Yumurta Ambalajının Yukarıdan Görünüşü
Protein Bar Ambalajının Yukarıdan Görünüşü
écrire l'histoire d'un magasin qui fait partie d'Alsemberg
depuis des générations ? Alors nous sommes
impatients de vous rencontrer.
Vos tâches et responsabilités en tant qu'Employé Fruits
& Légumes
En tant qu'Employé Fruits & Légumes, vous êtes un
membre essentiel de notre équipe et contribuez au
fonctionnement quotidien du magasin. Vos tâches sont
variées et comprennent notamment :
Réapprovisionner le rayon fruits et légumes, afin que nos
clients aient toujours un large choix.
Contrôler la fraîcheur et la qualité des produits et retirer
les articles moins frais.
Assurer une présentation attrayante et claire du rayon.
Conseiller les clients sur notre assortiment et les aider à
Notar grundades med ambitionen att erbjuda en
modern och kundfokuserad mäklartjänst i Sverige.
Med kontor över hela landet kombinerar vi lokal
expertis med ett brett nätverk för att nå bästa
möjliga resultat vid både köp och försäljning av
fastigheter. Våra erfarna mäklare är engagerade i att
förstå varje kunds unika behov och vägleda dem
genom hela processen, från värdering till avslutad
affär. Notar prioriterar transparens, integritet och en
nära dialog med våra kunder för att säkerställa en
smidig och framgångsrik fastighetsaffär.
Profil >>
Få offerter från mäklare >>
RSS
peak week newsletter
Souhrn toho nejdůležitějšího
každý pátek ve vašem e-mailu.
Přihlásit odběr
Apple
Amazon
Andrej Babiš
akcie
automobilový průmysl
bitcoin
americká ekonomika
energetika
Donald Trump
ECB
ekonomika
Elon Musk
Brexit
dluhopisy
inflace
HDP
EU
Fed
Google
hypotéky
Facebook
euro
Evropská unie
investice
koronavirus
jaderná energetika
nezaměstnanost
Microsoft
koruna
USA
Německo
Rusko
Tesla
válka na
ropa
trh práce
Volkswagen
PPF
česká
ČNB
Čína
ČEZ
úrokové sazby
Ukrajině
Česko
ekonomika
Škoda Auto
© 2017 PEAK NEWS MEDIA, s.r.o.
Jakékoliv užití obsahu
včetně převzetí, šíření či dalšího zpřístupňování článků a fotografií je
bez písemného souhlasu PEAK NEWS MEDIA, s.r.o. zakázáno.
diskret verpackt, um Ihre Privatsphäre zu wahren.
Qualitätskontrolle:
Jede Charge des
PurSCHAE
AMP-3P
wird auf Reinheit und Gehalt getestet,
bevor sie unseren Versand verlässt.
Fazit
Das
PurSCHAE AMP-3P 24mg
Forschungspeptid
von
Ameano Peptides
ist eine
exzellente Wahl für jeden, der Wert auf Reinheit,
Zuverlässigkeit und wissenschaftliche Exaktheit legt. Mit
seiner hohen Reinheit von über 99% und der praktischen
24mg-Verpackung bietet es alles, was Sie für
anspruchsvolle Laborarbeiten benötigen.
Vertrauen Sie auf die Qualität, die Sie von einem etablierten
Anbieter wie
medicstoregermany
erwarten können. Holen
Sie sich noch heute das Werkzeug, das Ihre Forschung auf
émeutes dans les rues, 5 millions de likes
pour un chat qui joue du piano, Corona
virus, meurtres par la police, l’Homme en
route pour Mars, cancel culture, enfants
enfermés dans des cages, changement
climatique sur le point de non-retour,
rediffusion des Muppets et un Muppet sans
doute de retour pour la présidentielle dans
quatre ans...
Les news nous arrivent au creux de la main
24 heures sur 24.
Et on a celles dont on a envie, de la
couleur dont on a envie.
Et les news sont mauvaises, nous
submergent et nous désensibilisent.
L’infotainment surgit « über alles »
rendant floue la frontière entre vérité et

§ **Required work**
Exactly repeat the lines running from the top of the listing to the line bearing "förstå varje kunds", both of those lines included, and only them.

§ **Solution for this task**
Yumurta Ambalajının Yukarıdan Görünüşü
Protein Bar Ambalajının Yukarıdan Görünüşü
écrire l'histoire d'un magasin qui fait partie d'Alsemberg
depuis des générations ? Alors nous sommes
impatients de vous rencontrer.
Vos tâches et responsabilités en tant qu'Employé Fruits
& Légumes
En tant qu'Employé Fruits & Légumes, vous êtes un
membre essentiel de notre équipe et contribuez au
fonctionnement quotidien du magasin. Vos tâches sont
variées et comprennent notamment :
Réapprovisionner le rayon fruits et légumes, afin que nos
clients aient toujours un large choix.
Contrôler la fraîcheur et la qualité des produits et retirer
les articles moins frais.
Assurer une présentation attrayante et claire du rayon.
Conseiller les clients sur notre assortiment et les aider à
Notar grundades med ambitionen att erbjuda en
modern och kundfokuserad mäklartjänst i Sverige.
Med kontor över hela landet kombinerar vi lokal
expertis med ett brett nätverk för att nå bästa
möjliga resultat vid både köp och försäljning av
fastigheter. Våra erfarna mäklare är engagerade i att
förstå varje kunds unika behov och vägleda dem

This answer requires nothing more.